Le metteur en scène et auteur Michel Vinaver le 22 janvier 2009 à la Comédie Française à ParisLe metteur en scène et auteur Michel Vinaver le 22 janvier 2009 à la Comédie Française à Paris afp.com - Martin Bureau

Le dramaturge et ex-chef d’entreprise Michel Vinaver, qui avait notamment transposé l’affaire Bettencourt au théâtre, est décédé dimanche à Paris à l’âge de 95 ans, a annoncé à l’AFP sa fille, la comédienne Anouk Grinberg.

Fils d’un antiquaire et d’une avocate, Michel Vinaver – Grinberg de son vrai nom – a pendant près de 30 ans mené une double vie: cadre puis directeur de Gillette et auteur de théâtre.

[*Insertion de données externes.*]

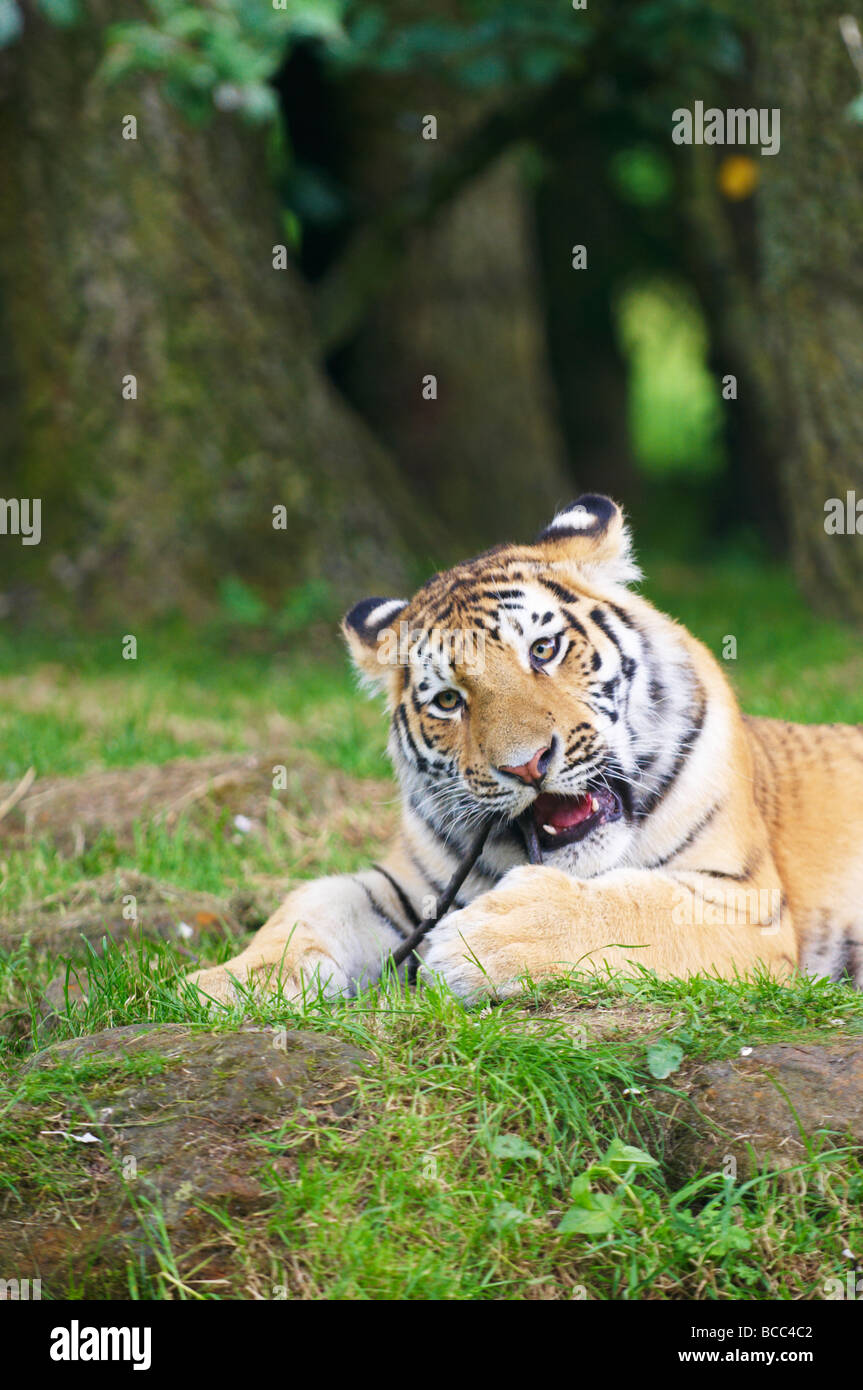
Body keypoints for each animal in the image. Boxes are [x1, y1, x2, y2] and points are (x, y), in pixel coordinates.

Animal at [186, 494, 861, 1006]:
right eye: (449, 701)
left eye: (543, 649)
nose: (527, 765)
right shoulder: (404, 882)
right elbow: (311, 900)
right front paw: (230, 984)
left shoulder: (746, 902)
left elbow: (632, 905)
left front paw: (481, 943)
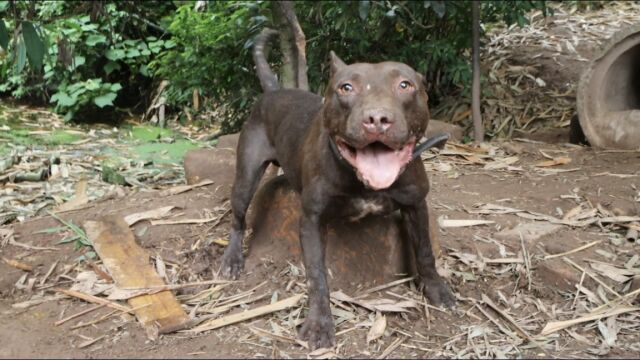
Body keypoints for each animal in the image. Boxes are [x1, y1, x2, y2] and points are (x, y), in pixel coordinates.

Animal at [221, 29, 456, 350]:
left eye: (405, 85)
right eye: (346, 87)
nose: (377, 119)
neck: (362, 179)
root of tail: (274, 91)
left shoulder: (416, 204)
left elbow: (425, 252)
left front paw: (435, 288)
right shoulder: (312, 220)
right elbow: (317, 276)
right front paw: (320, 323)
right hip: (246, 176)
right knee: (237, 218)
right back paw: (232, 259)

Il écrit d’abord deux romans avant de venir au théâtre en 1955, deux ans après son embauche chez Gillette. « J’avais exclu d’emblée de dépendre de ma production littéraire pour vivre », confiait-il à l’AFP en 2015.

Ses premières pièces, « Les Coréens » –créée par Roger Planchon en 1956– et « Les Huissiers » n’ont rien à voir avec la vie de cadre de ce père de quatre enfants, dont Anouk Grinberg.

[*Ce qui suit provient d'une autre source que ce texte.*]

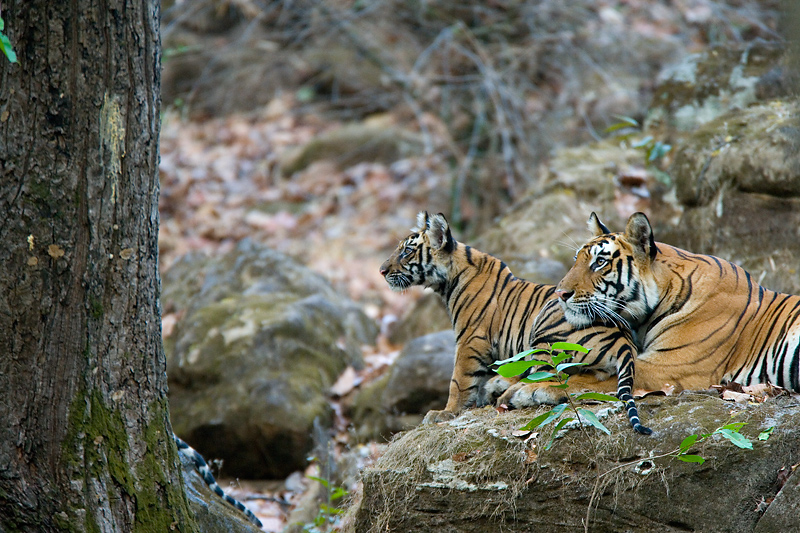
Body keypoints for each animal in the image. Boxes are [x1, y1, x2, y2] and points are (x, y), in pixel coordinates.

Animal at [380, 212, 648, 432]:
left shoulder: (470, 340)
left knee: (551, 376)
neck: (448, 280)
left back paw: (510, 394)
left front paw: (445, 413)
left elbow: (458, 380)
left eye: (406, 251)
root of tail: (624, 338)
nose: (382, 271)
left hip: (545, 331)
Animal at [556, 213, 800, 394]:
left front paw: (546, 385)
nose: (560, 293)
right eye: (576, 260)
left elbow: (594, 379)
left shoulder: (669, 366)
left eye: (600, 262)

« Je m’étais fixé un interdit: ne pas parler de moi et de mon travail », avait-il affirmé à l’AFP. Au bout de quelques pièces, c’est la panne. « J’en suis sorti en levant ce tabou ». Il écrit « Par dessus bord »: l’histoire de l’absorption d’une société familiale française par une multinationale américaine.

Dès lors, l’entreprise prend une place centrale dans l’oeuvre de celui qui sera nommé trois fois aux Molières et lauréat du Grand prix du théâtre de l’Académie française en 2006.

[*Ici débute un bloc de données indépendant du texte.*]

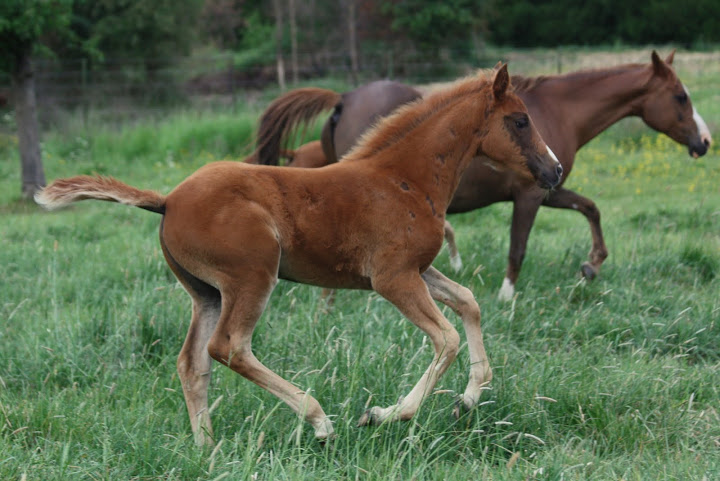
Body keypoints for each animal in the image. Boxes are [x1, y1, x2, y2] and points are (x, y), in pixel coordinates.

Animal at [33, 65, 564, 444]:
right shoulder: (392, 278)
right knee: (229, 348)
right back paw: (319, 420)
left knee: (192, 362)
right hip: (252, 276)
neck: (402, 179)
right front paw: (384, 415)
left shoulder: (418, 269)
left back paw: (207, 449)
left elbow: (469, 302)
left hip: (206, 292)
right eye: (519, 121)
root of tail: (167, 200)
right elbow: (447, 338)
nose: (555, 170)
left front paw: (467, 401)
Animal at [256, 52, 712, 300]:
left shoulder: (551, 186)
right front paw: (508, 297)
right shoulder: (531, 194)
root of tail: (343, 97)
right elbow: (518, 248)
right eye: (680, 97)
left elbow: (591, 208)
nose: (705, 141)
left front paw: (591, 265)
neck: (561, 110)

Ainsi, « Les travaux et les jours » se déroule dans le service après-vente d’un fabricant de moulins à café. Dans « La demande d’emploi », le personnage principal est un cadre au chômage. Dans « L’ordinaire », entré au répertoire de la Comédie-Française en 2009, le président d’une multinationale, son épouse, sa secrétaire et quatre vice-présidents survivent à un accident d’avion dans la cordillère des Andes.

Lorsqu’Edwy Plenel, cofondateur du site Mediapart à l’origine de nombreuses révélations sur l’affaire Bettencourt l’approche pour une adaptation, Michel Vinaver juge l’affaire « trop abondante, avec trop d’événements, de personnages ».

Mais il est happé par l’intrigue et les relations passionnelles entre Liliane Bettencourt et sa fille Françoise, « des personnages de tragédie antique », selon lui.

Résultat: « Bettencourt Boulevard » (créée au TNP de Villeurbanne), un mille-feuilles d’intrigues familiales, de jalousies dévorantes, de corruption à tous les étages.

Avec en arrière-plan, la grande histoire: le père de Liliane Bettencourt, Eugène Schueller, fondateur de L’Oréal, a cultivé des amitiés collaborationnistes pendant la guerre, et le rabbin Robert Meyers, grand-père du mari de Françoise Bettencourt-Meyers, déporté à Auschwitz.